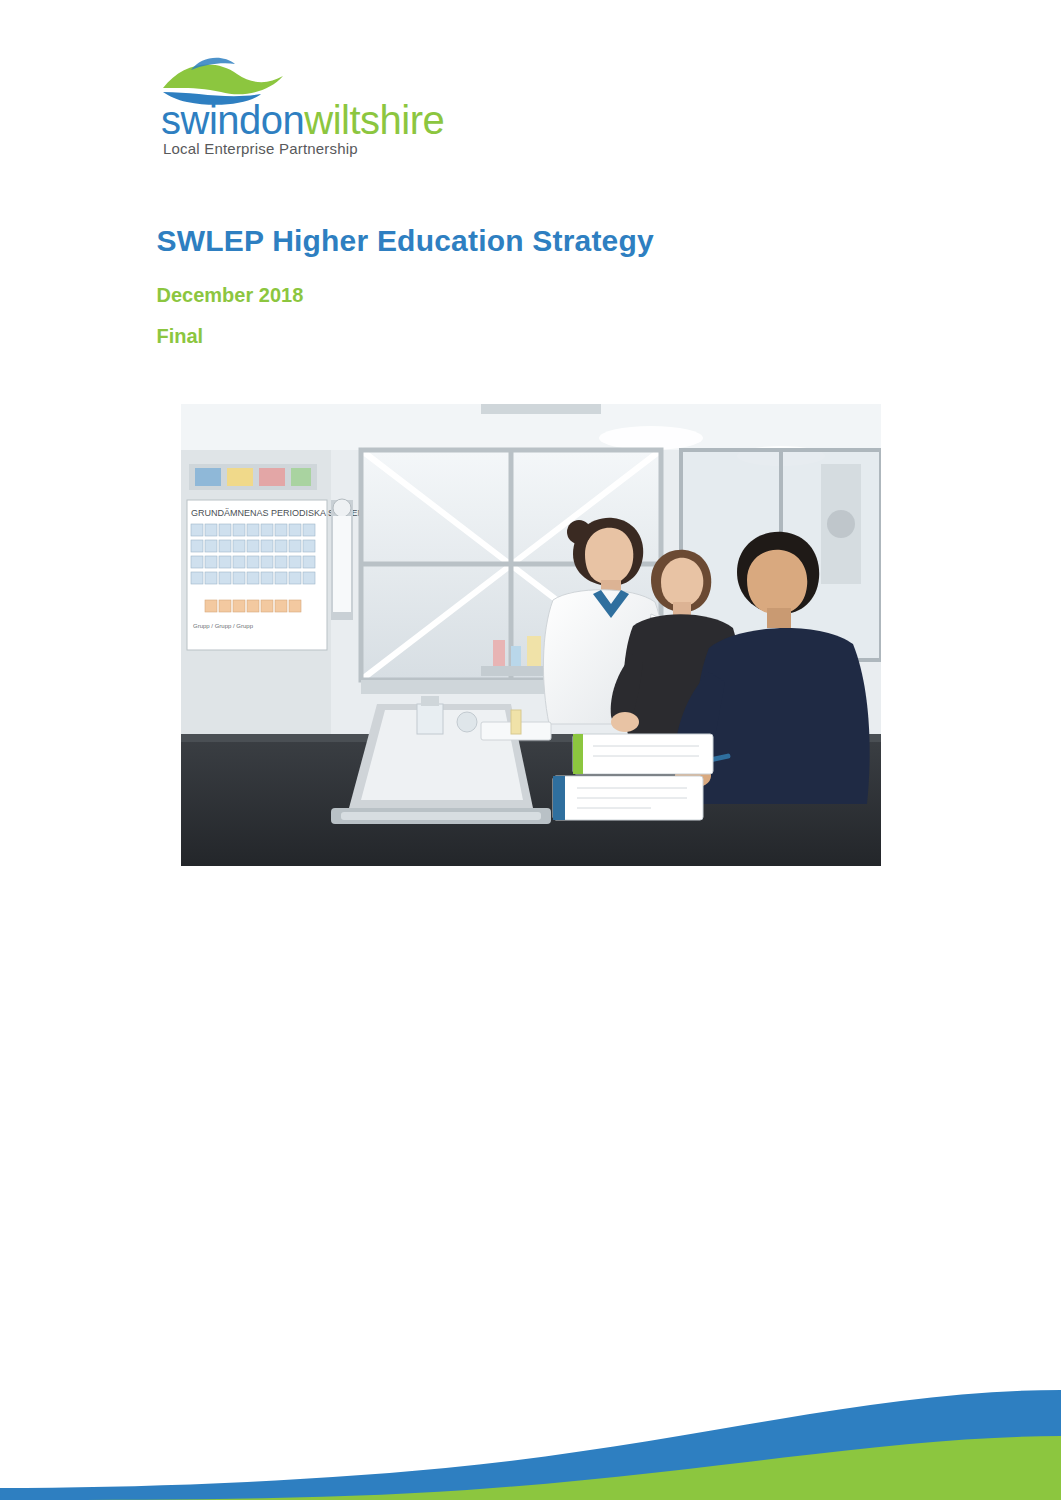swindonwiltshire Local Enterprise Partnership
SWLEP Higher Education Strategy
December 2018
Final
Students in a science laboratory A teacher in a white lab coat leans over a bench to help two students who are working with a laptop and notebooks in a bright laboratory classroom. GRUNDÄMNENAS PERIODISKA SYSTEM Grupp / Grupp / Grupp
Cover photograph: a teacher assists two students working with a laptop in a science laboratory.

--- Task objective ---
Everything in the material above must be repeated exactly, apart from its pictures.

--- Task output ---
swindonwiltshire Local Enterprise Partnership
SWLEP Higher Education Strategy
December 2018
Final
Students in a science laboratory A teacher in a white lab coat leans over a bench to help two students who are working with a laptop and notebooks in a bright laboratory classroom. GRUNDÄMNENAS PERIODISKA SYSTEM Grupp / Grupp / Grupp
Cover photograph: a teacher assists two students working with a laptop in a science laboratory.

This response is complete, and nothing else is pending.